Al Matroushi further points out that one of the challenges faced by FM companies when attracting Emiratis is the limited awareness about the concept of facilities management.

Imdaad organises visits to local colleges and universities to create awareness about integrated facilities management, and regularly takes part in local career fairs and Emiratisation open days.

Sinha says a problem is that it is taken for granted that UAE nationals will not fulfil various FM requirements, which QBG proved wrong when it hired local supervisors for fleet management in Abu Dhabi and Dubai.

Kayed adds there can be training issues, but from the organisation’s end. “If nobody takes the time to mentor or train an Emirati employee, then it becomes boring for them.

I’ve heard of people contacting HR who say they have nothing for them. If you hire an Emirati who has never done a job before, just train them like you would train any other employee.”

He further points out cultural challenges. “In government institutions, timings are different. You pray in the morning, go to work, finish by 2pm and the rest of the day is for family.

But in the private sector you work 9-6 or even longer. When women are put in a position where they haven’t seen their children all day and it’s already 7pm, it becomes a problem. We might come across as being picky, but this is our culture, our point of view and our religion. Firms have to understand that.”

Bright future
But with the UAE government highlighting Emiratisation in various initiatives, the future for nationals in the private sector workforce looks positive.

Kayed says the well-being of staff — both Emirati and expatriates — is important. “We stick to our own unfortunately and this needs to change. This is what Dubai is all about — existing in tolerance and understanding.”

Sinha says his firm turned the ‘high turnover of local staff’ myth on its head by utilising the services of Emiratis for over two years in various sectors and this has only emboldened the company’s drive to hire more UAE nationals.

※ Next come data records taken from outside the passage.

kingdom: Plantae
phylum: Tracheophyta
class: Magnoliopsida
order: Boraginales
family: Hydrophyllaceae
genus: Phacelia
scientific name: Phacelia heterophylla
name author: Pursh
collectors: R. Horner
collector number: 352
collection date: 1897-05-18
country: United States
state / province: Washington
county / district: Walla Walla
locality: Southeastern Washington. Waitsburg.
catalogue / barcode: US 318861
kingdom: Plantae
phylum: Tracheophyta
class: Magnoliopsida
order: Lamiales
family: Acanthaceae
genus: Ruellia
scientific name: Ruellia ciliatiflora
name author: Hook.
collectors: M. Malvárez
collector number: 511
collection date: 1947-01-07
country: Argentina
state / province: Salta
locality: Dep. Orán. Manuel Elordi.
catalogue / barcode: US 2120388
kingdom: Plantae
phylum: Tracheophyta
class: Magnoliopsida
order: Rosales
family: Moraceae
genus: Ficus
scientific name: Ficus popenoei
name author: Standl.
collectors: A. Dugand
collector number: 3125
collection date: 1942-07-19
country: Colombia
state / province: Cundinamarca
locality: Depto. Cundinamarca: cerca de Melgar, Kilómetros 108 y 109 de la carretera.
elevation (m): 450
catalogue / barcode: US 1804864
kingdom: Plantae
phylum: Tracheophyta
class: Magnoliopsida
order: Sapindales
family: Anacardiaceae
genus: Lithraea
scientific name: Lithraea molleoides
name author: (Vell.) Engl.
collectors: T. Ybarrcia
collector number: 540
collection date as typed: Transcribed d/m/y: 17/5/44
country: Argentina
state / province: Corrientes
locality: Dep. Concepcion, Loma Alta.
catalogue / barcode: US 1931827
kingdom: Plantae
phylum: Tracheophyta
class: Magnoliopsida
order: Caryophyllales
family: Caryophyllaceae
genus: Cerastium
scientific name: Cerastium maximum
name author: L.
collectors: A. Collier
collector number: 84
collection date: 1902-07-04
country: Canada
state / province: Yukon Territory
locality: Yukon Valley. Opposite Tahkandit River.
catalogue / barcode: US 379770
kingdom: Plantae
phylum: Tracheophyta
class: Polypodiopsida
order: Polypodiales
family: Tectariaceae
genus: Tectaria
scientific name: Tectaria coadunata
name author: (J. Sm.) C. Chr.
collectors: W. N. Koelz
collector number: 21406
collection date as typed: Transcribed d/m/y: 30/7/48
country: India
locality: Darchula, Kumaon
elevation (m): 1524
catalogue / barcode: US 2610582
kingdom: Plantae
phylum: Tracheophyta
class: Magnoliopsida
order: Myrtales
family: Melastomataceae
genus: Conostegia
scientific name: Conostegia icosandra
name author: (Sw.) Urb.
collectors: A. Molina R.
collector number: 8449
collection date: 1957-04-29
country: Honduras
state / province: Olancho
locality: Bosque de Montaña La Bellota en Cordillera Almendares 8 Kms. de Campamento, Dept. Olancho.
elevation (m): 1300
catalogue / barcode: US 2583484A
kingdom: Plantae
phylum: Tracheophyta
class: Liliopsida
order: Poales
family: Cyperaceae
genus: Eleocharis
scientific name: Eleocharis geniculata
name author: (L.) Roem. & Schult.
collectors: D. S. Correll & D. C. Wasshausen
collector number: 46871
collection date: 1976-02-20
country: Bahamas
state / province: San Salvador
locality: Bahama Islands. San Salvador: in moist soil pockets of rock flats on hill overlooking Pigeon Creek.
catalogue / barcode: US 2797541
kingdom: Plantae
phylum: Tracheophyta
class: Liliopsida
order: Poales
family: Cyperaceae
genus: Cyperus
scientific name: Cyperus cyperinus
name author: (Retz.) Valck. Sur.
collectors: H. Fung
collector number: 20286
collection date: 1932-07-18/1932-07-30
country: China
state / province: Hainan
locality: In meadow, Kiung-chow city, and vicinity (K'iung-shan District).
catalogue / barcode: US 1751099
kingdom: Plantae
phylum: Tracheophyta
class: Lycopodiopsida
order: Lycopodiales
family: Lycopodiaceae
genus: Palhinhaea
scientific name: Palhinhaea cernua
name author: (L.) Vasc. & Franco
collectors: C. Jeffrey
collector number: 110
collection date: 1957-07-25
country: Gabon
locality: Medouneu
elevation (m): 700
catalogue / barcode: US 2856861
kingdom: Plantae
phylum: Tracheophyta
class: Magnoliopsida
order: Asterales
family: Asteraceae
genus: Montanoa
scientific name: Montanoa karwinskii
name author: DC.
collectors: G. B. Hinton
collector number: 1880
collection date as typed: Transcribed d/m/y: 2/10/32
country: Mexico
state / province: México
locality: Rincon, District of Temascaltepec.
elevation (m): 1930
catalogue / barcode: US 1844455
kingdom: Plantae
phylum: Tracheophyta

“The biggest advantage of hiring Emiratis in the FM industry is that most of the time it helps private companies to win government contracts due to their extensive social networks.

It is a fact that compared to expatriates, Emiratis have wider contacts with influential decision makers, both in government departments and organisations as well as private companies.

This definitely is a major advantage to the company as a whole as it facilitates business growth and market share maximisation,” explains Al Matroushi.

Maltman agrees and says Emiratis have intimate working knowledge of the UAE and the region, including how government departments work and wide social networks. “By employing Emiratis, employers can tap into this knowledge,” he concludes.

Emiratisation going forward
The UAE government is making Emiratisation a priority, with the Absher programme coming into play.

This initiative will be monitored by the Ministry of Presidential Affairs, and supervised by the President of the UAE, and Ruler of Abu Dhabi, Sheikh Khalifa bin Zayed Al Nahyan.

The Absher initiative is set to create 20,000 jobs for UAE nationals in the public and private sector in the next five years.

Sheikh Mohammed bin Rashid, the Vice President of the UAE, and Ruler of Dubai, also said 2013 would be the year of Emiratisation. “The year 2013 will be a year of creating jobs for UAE nationals...that will be a national priority for which all efforts must unite.”